As acusações foram feitas contra o assessor do presidente por João Francisco Daniel, em depoimento à CPI. Ele é irmão do ex-prefeito de Santo André Celso Daniel (PT). O então prefeito foi assassinado em 2002, em circunstâncias ainda não totalmente esclarecidas.
Segundo os senadores, Gilberto confirmou ter participado de pelo menos cinco encontros com familiares de Celso Daniel logo após sua morte.
Um deles teria ocorrido no apartamento do deputado Luiz Eduardo Greenhalgh (PT-SP), em São Paulo, que deverá ser ouvido pelos integrantes da comissão na próxima quinta-feira.

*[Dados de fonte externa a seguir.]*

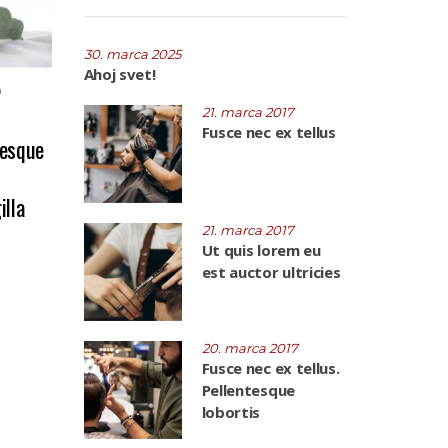
30. marca 2025
Ahoj svet!
0
21. marca 2017
Fusce nec ex tellus
tesque
illa
21. marca 2017
Ut quis lorem eu
est auctor ultricies
20. marca 2017
Fusce nec ex tellus.
Pellentesque
lobortis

Gilberto Carvalho negou, entretanto, ter transportado malas de dinheiro arrecadado junto a empresas que serviam ao município de Santo André, como havia dito João Francisco.
“Eu não sou mula para carregar malas”, disse Carvalho, segundo o senador Tuma.
O senador José Jorge, que confirmou as negativas e disse não ter ficado satisfeito com o depoimento.
“Nós temos de olhar outros documentos. Mas eu não saí convencido da audiência”, disse Jorge.